Canadians find it hard to unplug but is it necessary to ‘go off the grid?’
With our smartphones almost perpetually in hand or pocket, the concept of “going off the grid” seems like exactly that — a concept.
Canadians are increasingly connected and, according to a new survey, more people are finding it harder to log off.
The Canadian Internet Registration Authority (CIRA) found that more than 85 per cent of Canadians had not spent more than a week offline in the last year. The study polled more than 2,000 Canadians in March and looked at the vast number of ways people are accessing and behaving online.
Among the findings, 20 per cent of participants admitted they had not disconnected for eight consecutive hours.
“The internet is a central part to virtually everything we do,” Spencer Callaghan with the CIRA told Global News. “It doesn’t really matter what walk of life or where you’re from, it’s going to impact what you do and how you do it.”
But is that really so bad?
Part of the study looked at ways Canadians are using the internet to improve their lives, from finding a job (22 per cent) or a spouse (10 per cent) to buying homes (16 per cent) and finishing degrees (nine per cent).
It also illustrated the economic impacts of connectivity, with 64 per cent of respondents saying they prefer making online purchases from Canadian retailers.
Plus, more Canadians are joining the handheld side of the World Wide Web. Fifty-seven per cent of baby boomers say they are accessing the internet with a mobile device in 2019, compared to 44 per cent in 2017.
Unplugging completely isn’t essential or all that bad, according to Ada Barlatt, a professor of management sciences at the University of Waterloo.

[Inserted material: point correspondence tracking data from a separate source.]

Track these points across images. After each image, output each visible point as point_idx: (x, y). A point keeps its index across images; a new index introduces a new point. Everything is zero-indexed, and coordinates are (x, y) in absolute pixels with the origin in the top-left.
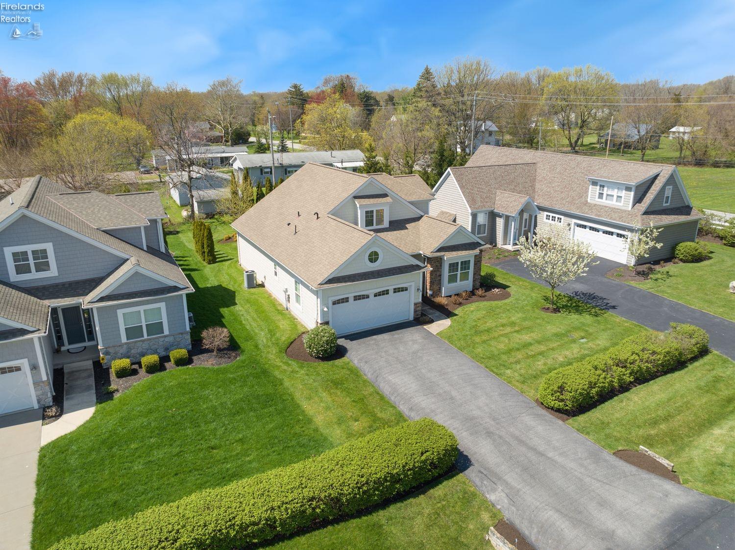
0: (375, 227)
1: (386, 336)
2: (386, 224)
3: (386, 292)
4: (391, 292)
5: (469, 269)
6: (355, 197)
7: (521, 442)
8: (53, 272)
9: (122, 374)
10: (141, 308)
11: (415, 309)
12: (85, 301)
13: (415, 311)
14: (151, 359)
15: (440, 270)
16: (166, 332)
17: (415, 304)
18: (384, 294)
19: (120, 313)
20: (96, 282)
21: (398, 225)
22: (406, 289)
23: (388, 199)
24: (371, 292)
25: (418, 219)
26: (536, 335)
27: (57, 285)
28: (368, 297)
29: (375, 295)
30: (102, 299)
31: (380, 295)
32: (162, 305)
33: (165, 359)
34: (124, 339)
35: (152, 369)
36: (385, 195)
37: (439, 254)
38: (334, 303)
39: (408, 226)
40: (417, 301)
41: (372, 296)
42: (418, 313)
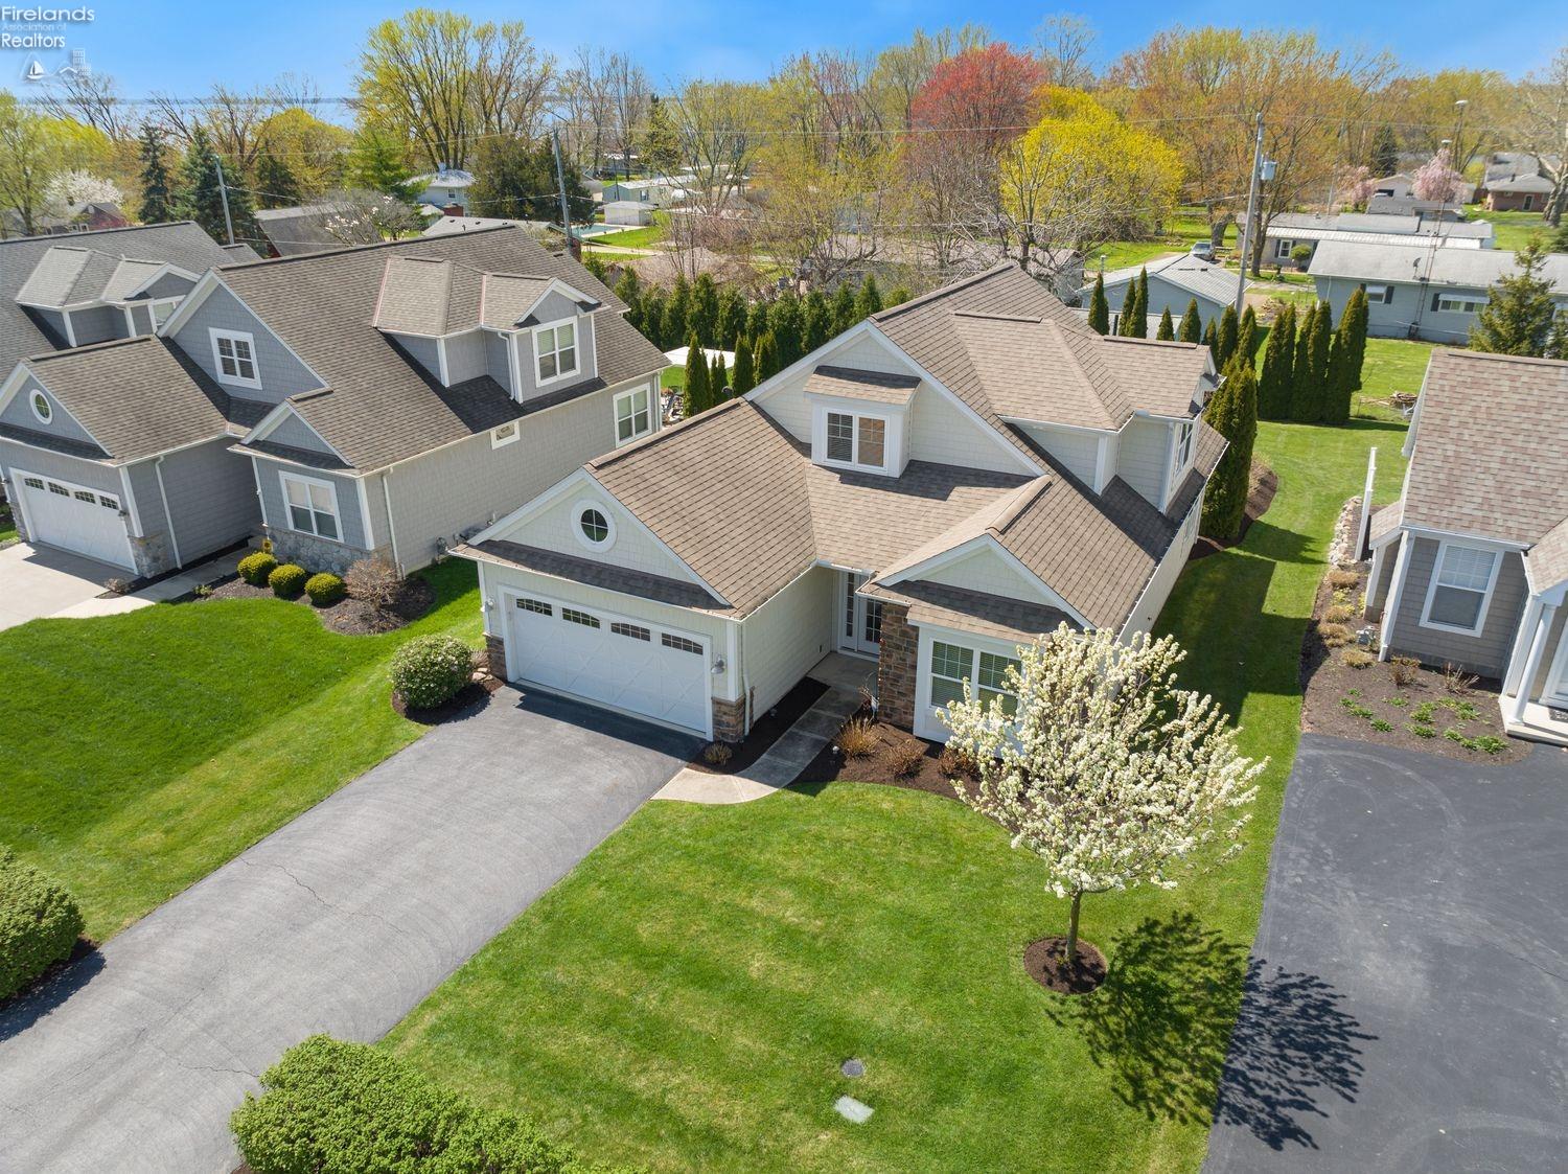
0: (854, 465)
2: (892, 466)
3: (644, 635)
4: (656, 638)
8: (257, 383)
10: (306, 481)
11: (715, 715)
12: (246, 440)
13: (717, 723)
14: (290, 571)
16: (341, 537)
17: (716, 702)
18: (635, 636)
19: (282, 476)
21: (928, 479)
22: (698, 650)
23: (907, 394)
25: (1012, 479)
27: (256, 404)
28: (596, 624)
29: (616, 628)
31: (625, 633)
32: (332, 487)
33: (305, 579)
34: (291, 526)
35: (281, 590)
36: (913, 382)
38: (520, 605)
39: (959, 494)
40: (721, 696)
41: (605, 627)
42: (724, 729)
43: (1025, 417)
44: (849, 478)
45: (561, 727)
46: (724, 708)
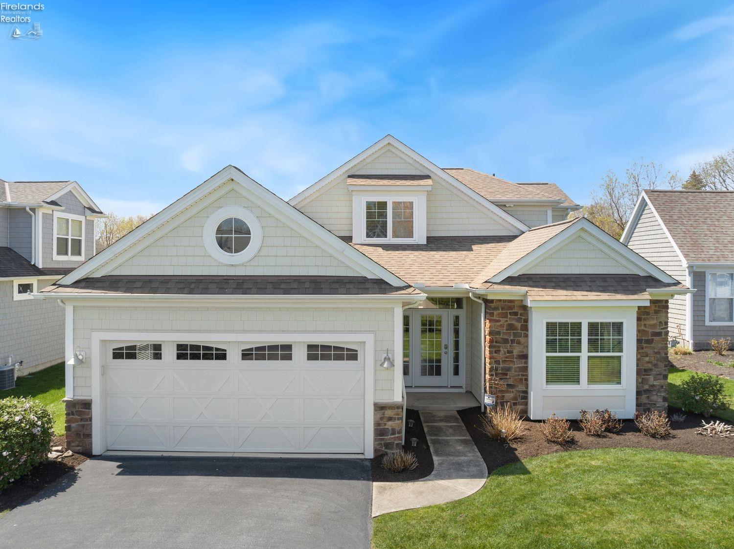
0: (390, 239)
2: (420, 236)
3: (283, 352)
4: (300, 354)
5: (621, 351)
11: (377, 424)
13: (380, 432)
15: (522, 340)
17: (380, 408)
18: (273, 357)
21: (449, 243)
22: (352, 355)
23: (429, 182)
28: (221, 355)
29: (247, 355)
31: (261, 357)
36: (428, 177)
37: (514, 292)
38: (118, 354)
39: (478, 247)
40: (384, 399)
41: (234, 355)
42: (389, 438)
44: (390, 248)
46: (389, 413)
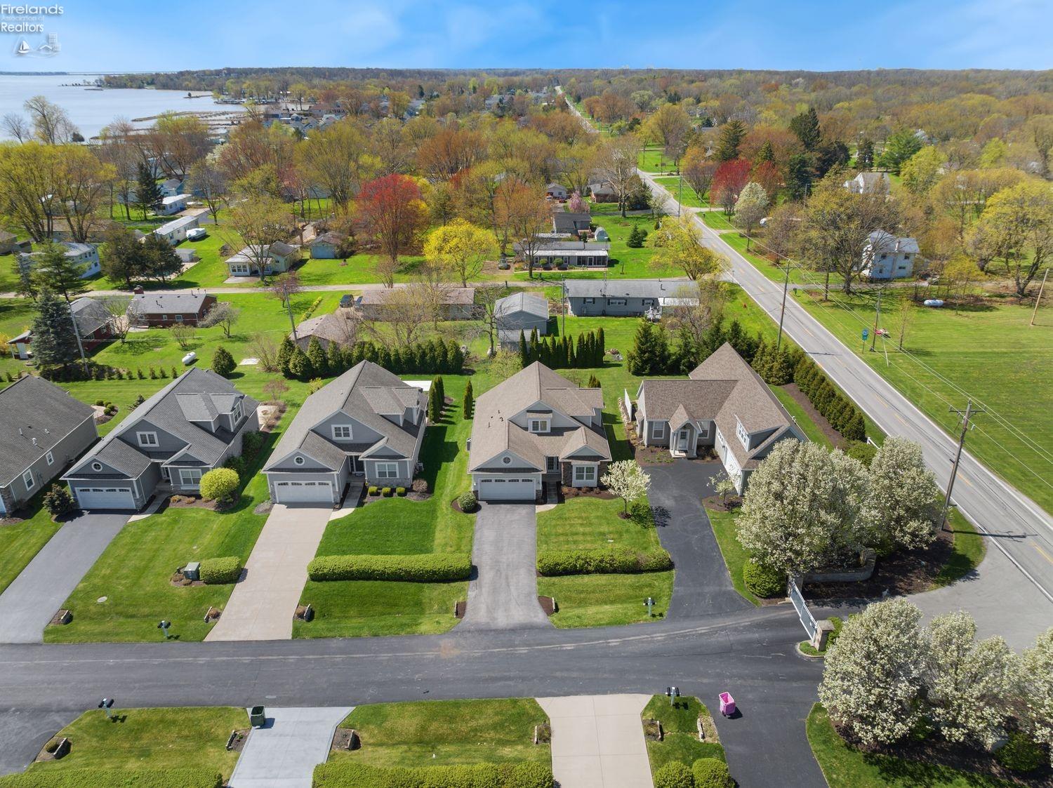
0: (540, 431)
1: (508, 506)
2: (548, 430)
3: (518, 481)
4: (521, 481)
5: (593, 473)
6: (528, 411)
7: (507, 578)
8: (351, 438)
9: (372, 494)
10: (387, 464)
11: (535, 494)
12: (362, 456)
14: (387, 490)
15: (570, 470)
16: (398, 477)
17: (537, 491)
18: (515, 481)
19: (376, 464)
20: (369, 445)
21: (557, 431)
22: (532, 481)
23: (550, 415)
24: (507, 479)
25: (576, 428)
26: (588, 529)
27: (351, 444)
28: (505, 481)
29: (509, 481)
30: (368, 457)
31: (512, 482)
32: (397, 464)
33: (393, 490)
34: (377, 477)
35: (386, 495)
36: (550, 412)
37: (567, 461)
38: (482, 481)
39: (565, 433)
42: (538, 496)
43: (575, 415)
44: (540, 434)
45: (503, 505)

“The national parks in the U.S. have Wi-Fi now,” Barlatt said with a laugh.
“Canadians are taking advantage of all the amazingness that is the internet — being able to access information 24/7, to be able to have the speed and convenience to go to the bank not during banking hours, to go to school after you’ve come home, I think that’s great.”
Barlatt, who founded a digital consulting company aimed at striking a work-life balance with technology, said those who stay dialed-in may not be doing it to themselves — at least not completely.
“People are spending a lot of time on the internet not because they want to, but because there are some unspoken — and sometimes spoken, depending on the workplace — pressures to stay connected,” she said.
“I don’t think it’s necessary (to unplug). What I do think is necessary is for us all to take a look at how we’re using the internet and how it’s serving us.”
There is a range of ways Canadian spend time online, according to the CIRA study, with most spending at least three to four hours daily doing everything from shopping to social media.
The most common activity was emailing, which 90 per cent of Canadians do. Banking was second at 71 per cent.
The tendency to stay constantly connected to the workplace is where the positive side to the internet dwindles, Barlatt said.
“If you’re turning on your phone and you’re not disconnecting on vacation, not because you’re so engaged with your work that you want to keep going, but because you’re scared of some sort of negative consequence, then that is really a problem,” she said.
“With the organizations I’ve worked with, there are a lot of people saying, ‘I’m concerned, I’d love to have some time away from my phone or my device on a weekend, but I don’t feel comfortable and I’m not sure what that would mean.’”
Managing time online
The growing number of Canadians not going off the grid doesn’t surprise Hayley Hamilton, a senior scientist with the Centre for Addiction and Mental Health, who has studied the psychological impact of social media.
It’s getting harder to do things offline, Hamilton said, but why we’re online is circumstantial and can be concerning.
“It’s about self-regulating your use,” she told Global News.
“It’s about being aware of how we feel before we use it, while we’re using it, and after we use it.”
A separate study on digital trends, by Simplii Financial, took a closer look at how Canadians felt about their online activity. The report surveyed more than 3,000 Canadians in May and found that 36 per cent agree that technology can “leave them feeling empty” and 37 per cent felt “anxious when separated” from their smartphones.
Those numbers were highest among millennials, at 43 and 47 per cent, respectively.
Hamilton pointed to the growing number of studies linking health issues, like depression and anxiety, with social media and internet use and said internet addiction is still a worry.
While unplugging isn’t mandatory, she said users should stay cognizant.
“It’s about what you’re doing online and how it’s impacting you and your relationships and your work and others around you.”
But there’s also a flipside.
In contrast to those who stay plugged-in, 51 per cent of Canadians said they could survive without the internet altogether.
Hamilton hinted that there could be a negative side to that kind of attitude, too.
“Those who are not online, there might be other circumstances why they’re not, and that might not necessarily be the best of circumstances either,” she said. “There’s zero engagement versus those who always engage, and those are two extremes.”
Hamilton says both extremes require some guidelines — something Barlatt agrees with.
“An analogy I like to use is a hammer. A hammer can make a beautiful home or it can cause a lot of damage, depending on how you use it,” she said.
“If you look at the internet as a tool — are we building beautiful houses or are we banging our fingers? That’s the part I think that is necessary (to reflect on) individually. How am I using these tools and am I happy with how I’m using them?”